REQUIRED WORK
1. From the research highlights passage, list the bodies that jointly held the press conference announcing the hybrid rice genome sequencing.
2. Please carry on the research highlights passage, picking up right after its final sentence.

SOURCE EXTRACT
1. A working draft of the hybrid rice genome


Researchers from the China Academy of Science (CAS) Institute of Genetics and Development Biology completed the sequencing of the hybrid rice genome, whose full database would be put up on the web for free access by the world's scientists. This was announced at a press conference jointly held by CAS, State Development Planning Commission, and MOST on October 12, 2001, in Beijing.


2. Technology expanding the CD storage capacity by one million times


Studies on reversible, nanometer-scale conductance transitions in an organic complex, which were carried out by a research team headed by Gao Hongjun at the CAS Institute of Physics, made it possible to extend the storage capacity of CD by one million times.

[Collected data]
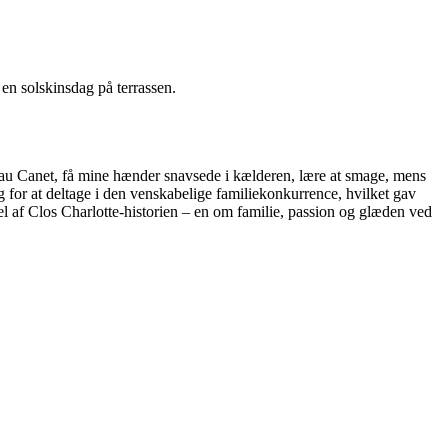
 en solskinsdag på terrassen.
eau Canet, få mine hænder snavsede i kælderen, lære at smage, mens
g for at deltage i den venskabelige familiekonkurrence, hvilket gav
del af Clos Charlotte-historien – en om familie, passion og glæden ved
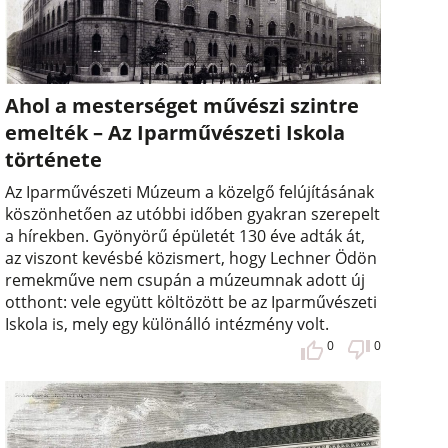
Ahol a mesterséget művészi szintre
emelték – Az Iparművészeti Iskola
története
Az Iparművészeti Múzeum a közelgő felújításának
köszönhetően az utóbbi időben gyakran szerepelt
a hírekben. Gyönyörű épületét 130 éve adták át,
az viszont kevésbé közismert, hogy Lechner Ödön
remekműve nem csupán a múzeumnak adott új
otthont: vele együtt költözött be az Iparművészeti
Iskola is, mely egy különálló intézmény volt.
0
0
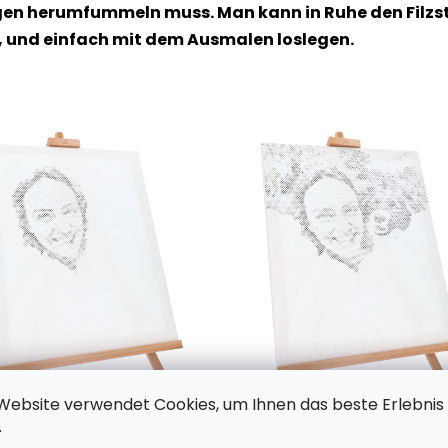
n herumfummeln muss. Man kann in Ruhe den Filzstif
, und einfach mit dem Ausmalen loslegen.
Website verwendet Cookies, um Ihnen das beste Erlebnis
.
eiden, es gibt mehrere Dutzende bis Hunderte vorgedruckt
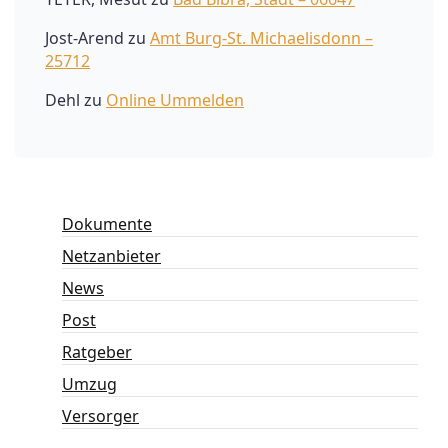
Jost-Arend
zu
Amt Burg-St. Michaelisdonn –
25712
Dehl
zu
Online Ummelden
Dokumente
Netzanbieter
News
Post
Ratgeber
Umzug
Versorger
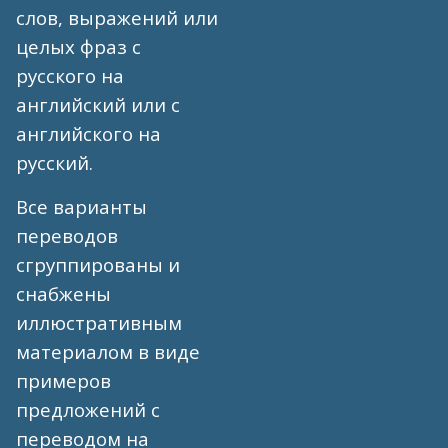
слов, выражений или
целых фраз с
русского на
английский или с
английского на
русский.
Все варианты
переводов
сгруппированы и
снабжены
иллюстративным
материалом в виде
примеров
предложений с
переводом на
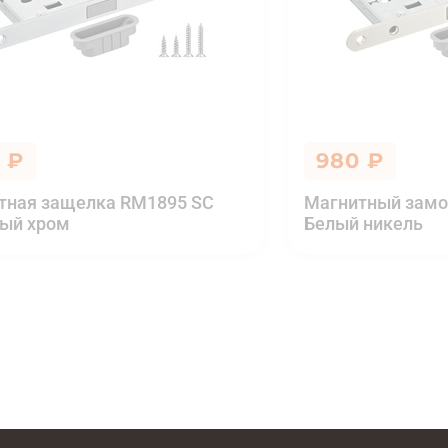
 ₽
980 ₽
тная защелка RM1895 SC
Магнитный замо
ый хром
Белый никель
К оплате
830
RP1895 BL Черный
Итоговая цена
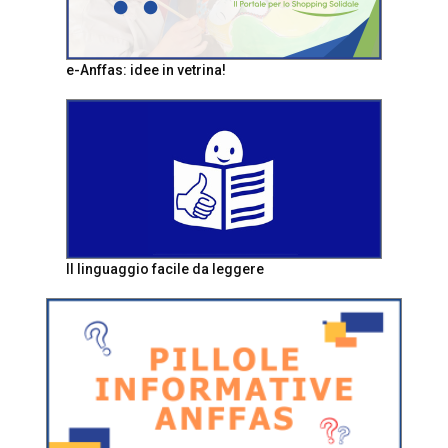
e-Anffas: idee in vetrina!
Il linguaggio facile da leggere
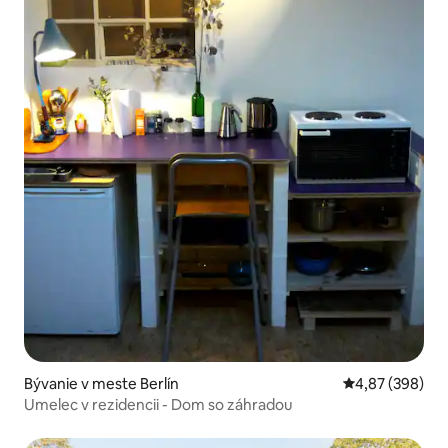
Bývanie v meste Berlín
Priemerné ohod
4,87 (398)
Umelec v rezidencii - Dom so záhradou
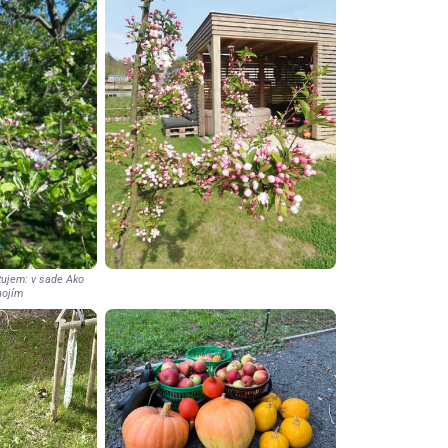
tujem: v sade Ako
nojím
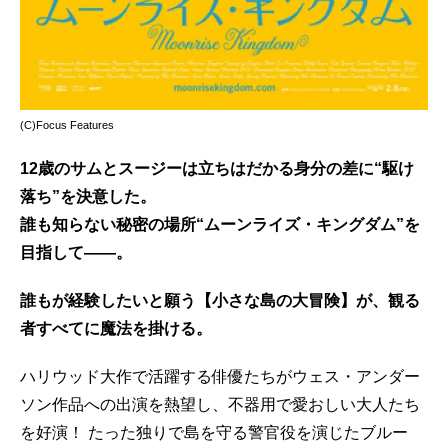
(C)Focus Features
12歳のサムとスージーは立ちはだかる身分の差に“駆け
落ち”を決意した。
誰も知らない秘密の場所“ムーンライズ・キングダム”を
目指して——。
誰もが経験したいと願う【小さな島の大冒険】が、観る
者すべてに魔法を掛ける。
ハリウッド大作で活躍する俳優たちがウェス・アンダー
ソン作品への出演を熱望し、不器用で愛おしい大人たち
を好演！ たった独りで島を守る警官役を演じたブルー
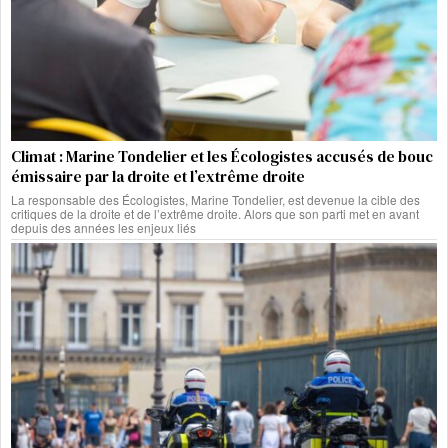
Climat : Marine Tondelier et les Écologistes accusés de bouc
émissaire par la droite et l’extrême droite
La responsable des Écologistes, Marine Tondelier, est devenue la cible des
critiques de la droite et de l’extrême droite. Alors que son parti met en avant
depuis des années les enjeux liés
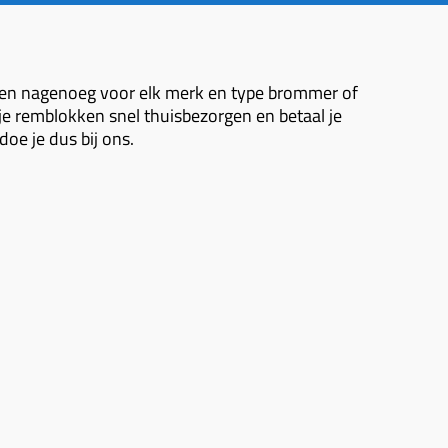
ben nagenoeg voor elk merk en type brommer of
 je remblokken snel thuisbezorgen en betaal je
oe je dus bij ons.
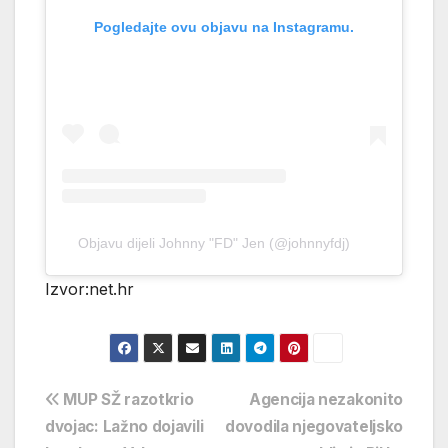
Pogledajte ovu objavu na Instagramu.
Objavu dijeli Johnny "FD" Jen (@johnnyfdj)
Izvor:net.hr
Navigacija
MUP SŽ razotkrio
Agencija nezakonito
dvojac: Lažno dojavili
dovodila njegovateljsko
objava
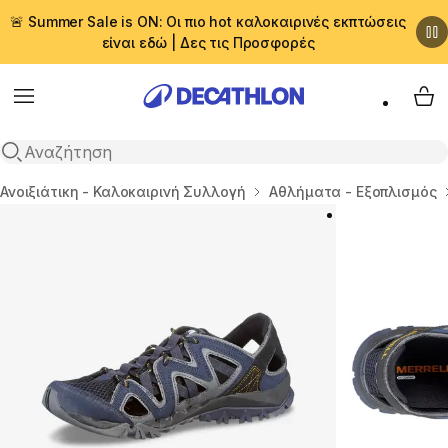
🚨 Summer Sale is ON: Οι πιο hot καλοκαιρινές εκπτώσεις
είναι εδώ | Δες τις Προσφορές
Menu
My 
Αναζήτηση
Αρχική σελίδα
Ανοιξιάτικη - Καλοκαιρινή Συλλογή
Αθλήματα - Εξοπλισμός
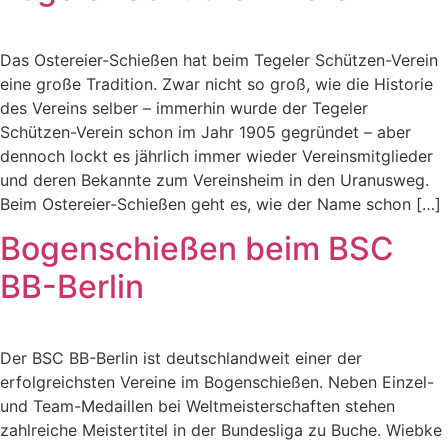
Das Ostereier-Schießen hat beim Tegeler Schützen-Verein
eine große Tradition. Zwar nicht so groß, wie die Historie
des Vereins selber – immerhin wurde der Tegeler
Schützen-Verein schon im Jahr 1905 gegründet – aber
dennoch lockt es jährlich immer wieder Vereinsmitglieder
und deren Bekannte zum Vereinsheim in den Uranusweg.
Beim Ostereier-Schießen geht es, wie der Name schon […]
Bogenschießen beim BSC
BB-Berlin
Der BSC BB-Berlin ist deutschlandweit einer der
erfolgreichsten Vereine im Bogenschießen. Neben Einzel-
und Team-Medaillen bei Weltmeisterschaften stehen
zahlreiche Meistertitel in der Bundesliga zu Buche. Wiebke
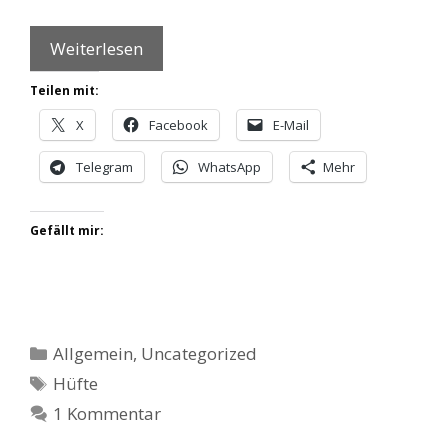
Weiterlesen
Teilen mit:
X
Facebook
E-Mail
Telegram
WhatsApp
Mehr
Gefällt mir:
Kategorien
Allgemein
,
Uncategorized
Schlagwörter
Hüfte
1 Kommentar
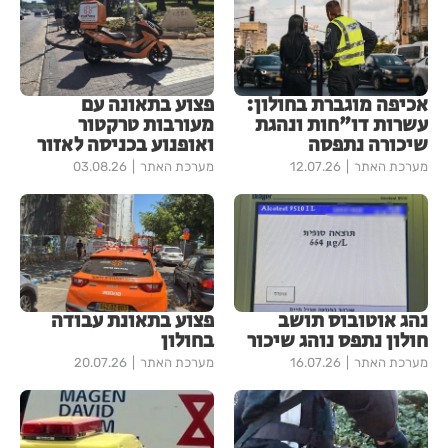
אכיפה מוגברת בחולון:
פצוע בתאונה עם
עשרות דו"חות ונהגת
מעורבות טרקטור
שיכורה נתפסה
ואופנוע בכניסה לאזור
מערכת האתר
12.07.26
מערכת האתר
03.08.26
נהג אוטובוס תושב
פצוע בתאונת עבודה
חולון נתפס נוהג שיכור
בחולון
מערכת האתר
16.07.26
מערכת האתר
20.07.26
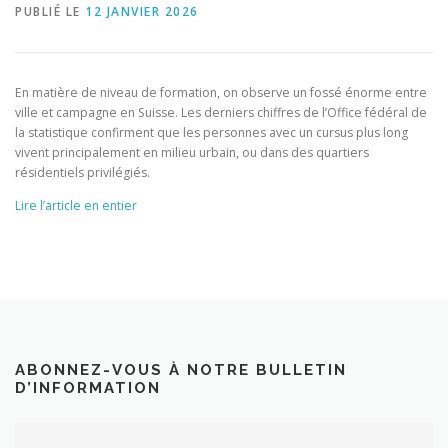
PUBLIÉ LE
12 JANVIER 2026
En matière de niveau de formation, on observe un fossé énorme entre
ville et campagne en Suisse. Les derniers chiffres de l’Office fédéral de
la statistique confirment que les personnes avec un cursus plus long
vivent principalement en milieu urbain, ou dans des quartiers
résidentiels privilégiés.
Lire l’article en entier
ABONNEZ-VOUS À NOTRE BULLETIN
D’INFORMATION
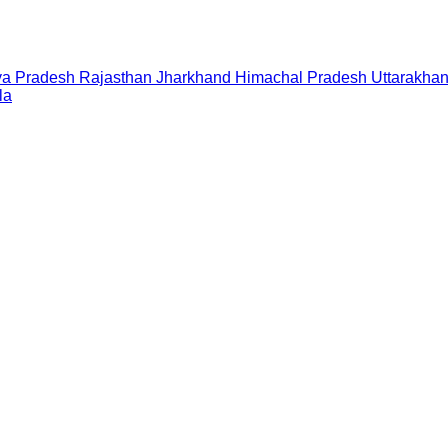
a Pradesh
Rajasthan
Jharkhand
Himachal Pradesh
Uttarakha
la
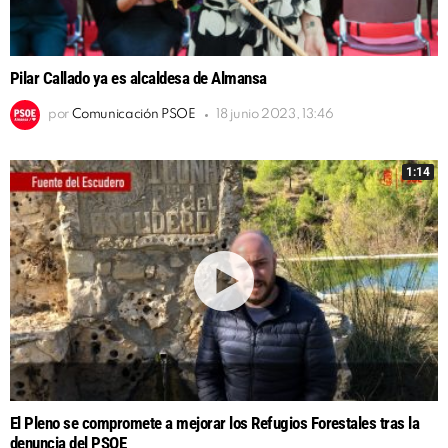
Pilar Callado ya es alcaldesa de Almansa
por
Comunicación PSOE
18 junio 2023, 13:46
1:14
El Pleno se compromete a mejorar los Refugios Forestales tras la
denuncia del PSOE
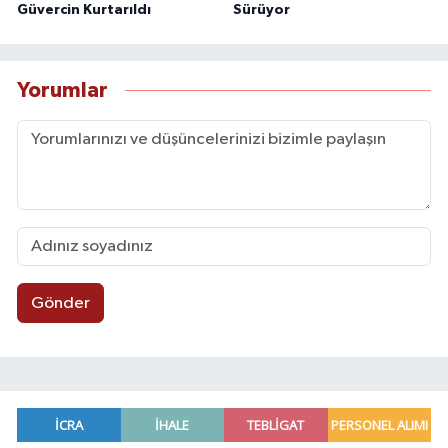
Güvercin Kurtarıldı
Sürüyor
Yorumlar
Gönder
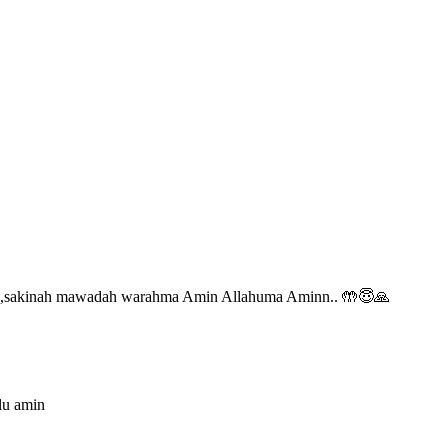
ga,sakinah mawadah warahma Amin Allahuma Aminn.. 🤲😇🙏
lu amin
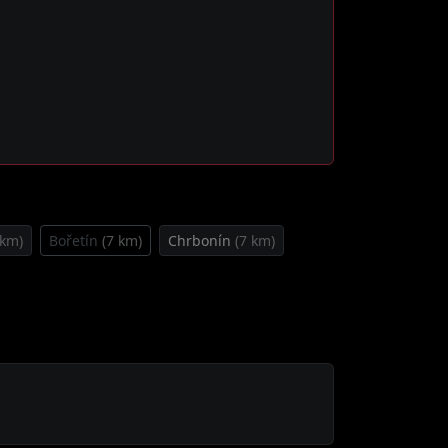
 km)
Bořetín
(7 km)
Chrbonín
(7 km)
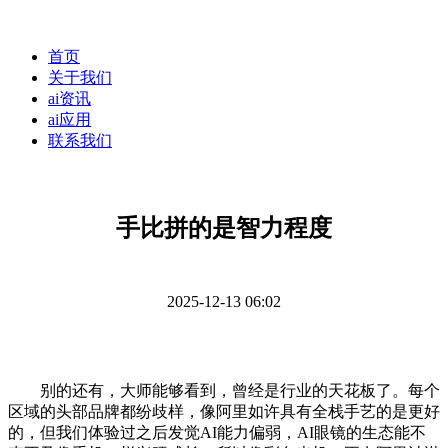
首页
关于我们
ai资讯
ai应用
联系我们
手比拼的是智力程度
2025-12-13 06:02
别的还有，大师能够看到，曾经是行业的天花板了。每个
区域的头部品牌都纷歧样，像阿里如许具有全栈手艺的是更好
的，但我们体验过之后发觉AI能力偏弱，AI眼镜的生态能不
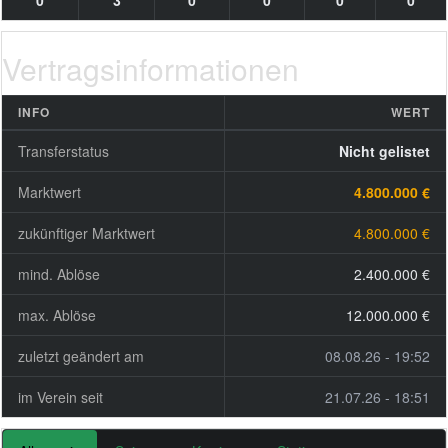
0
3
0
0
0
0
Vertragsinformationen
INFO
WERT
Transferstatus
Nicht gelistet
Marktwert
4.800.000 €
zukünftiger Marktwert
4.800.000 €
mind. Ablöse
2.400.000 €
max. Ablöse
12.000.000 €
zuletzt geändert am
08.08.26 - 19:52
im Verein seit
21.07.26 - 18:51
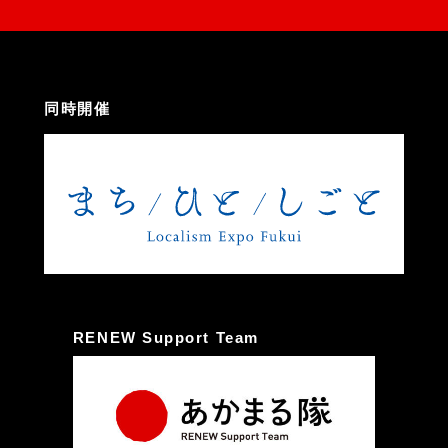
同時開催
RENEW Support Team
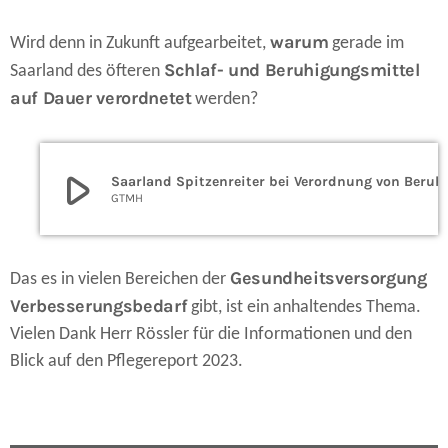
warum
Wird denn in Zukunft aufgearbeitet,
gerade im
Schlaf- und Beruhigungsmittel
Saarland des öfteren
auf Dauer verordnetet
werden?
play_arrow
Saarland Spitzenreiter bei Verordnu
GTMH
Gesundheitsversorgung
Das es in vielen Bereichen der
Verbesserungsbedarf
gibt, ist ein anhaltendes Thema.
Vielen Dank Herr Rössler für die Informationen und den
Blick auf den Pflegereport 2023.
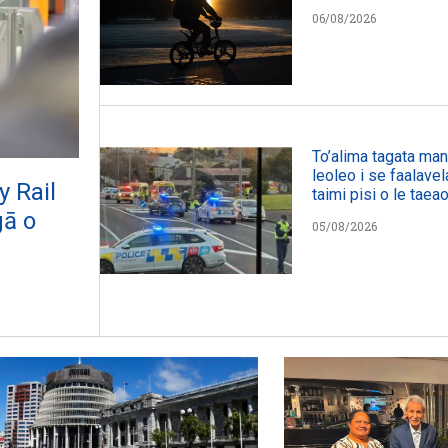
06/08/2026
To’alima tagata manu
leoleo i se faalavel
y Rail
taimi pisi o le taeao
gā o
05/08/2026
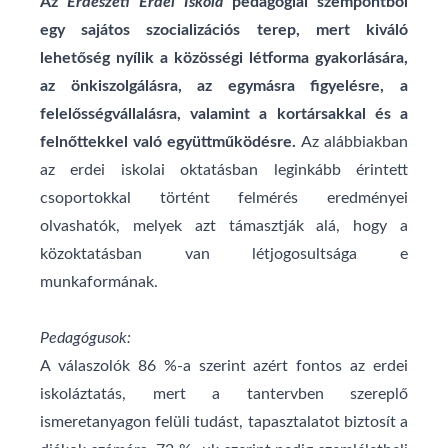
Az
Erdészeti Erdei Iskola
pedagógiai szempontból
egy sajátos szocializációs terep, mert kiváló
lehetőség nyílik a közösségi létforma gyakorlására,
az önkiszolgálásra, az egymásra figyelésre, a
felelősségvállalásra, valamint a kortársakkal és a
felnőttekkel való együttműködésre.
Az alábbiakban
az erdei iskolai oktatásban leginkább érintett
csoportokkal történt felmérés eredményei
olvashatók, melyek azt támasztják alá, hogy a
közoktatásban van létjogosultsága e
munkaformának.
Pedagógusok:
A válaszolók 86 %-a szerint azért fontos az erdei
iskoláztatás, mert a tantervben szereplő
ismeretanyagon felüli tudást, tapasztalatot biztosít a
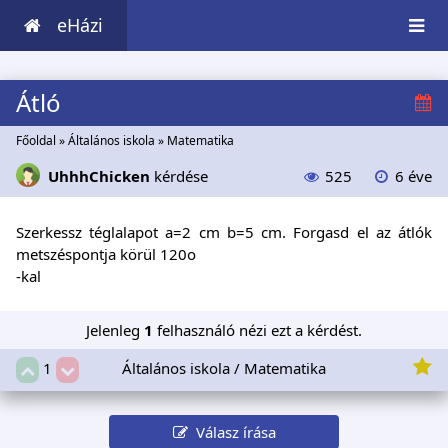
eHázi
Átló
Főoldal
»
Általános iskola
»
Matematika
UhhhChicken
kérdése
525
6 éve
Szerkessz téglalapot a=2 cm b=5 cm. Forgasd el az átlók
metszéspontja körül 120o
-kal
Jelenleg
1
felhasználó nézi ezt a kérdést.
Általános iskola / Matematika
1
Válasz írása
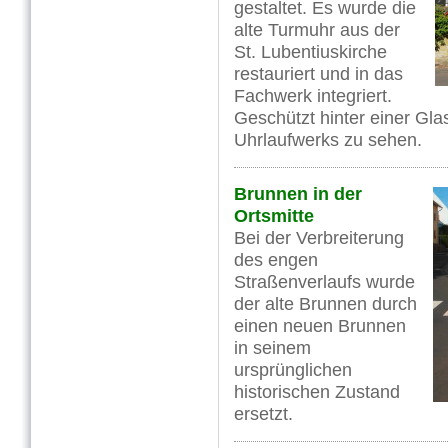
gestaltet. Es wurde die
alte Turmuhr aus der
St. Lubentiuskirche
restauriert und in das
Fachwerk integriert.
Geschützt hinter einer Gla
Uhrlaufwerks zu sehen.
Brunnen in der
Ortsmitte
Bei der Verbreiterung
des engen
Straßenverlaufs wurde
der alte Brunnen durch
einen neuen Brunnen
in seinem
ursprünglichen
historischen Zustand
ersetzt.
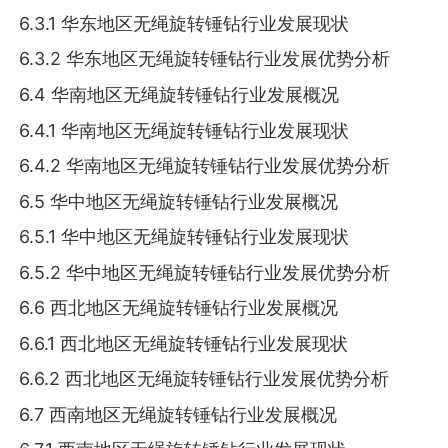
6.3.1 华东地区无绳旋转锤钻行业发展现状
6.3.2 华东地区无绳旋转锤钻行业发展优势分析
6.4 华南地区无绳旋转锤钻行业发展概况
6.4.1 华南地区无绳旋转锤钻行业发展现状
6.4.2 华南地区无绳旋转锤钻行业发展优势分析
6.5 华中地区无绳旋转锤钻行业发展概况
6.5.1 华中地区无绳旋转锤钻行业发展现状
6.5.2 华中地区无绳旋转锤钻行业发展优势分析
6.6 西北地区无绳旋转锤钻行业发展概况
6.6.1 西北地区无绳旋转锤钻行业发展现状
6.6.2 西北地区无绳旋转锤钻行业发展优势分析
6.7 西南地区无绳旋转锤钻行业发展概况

ANSWERS
1.
- China Academy of Science (CAS)
- State Development Planning Commission
- MOST

2.
3. Progress in studies of nano-materials and nano-structure of C60


A research team led by Prof. Hou Jianguo at the University of Science and Technology of China, a CAS affiliation, discovered, for the first time, a two-dimensional system possessing a unique topological ordering that is not found in either three- or one-dimensional systems. Using high-resolution scanning tunneling microscopy, the team shows that a 60-carbon-atom (C 60) array on a self-assembled monolayer of an alkylthiol forms an ideal two-dimensional system which has another novel topological order originating from the orientation degrees of freedom.


4. The discovery of oldest oceanic crustal relics


Together with American colleagues, Prof. Li Jianghai at Peking University found a 2500-million-year-old ophiolite complex in the North China craton, which are believed to be the oldest Oceanic Crust and Mantle fragment in the world so far. An article in Science called the discovery "an important new chapter" in the study.

 

5. The ratification of global stereotype of the Permian-Triassic boundary


The Global Stereotype Section and Point (GSSP) of the Permian-Triassic boundary was ratified by International Union of Geological Sciences. The boundary is defined at the base of Bed 27c of Meishan Section D in Changxing County, Zhejiang Province of South China.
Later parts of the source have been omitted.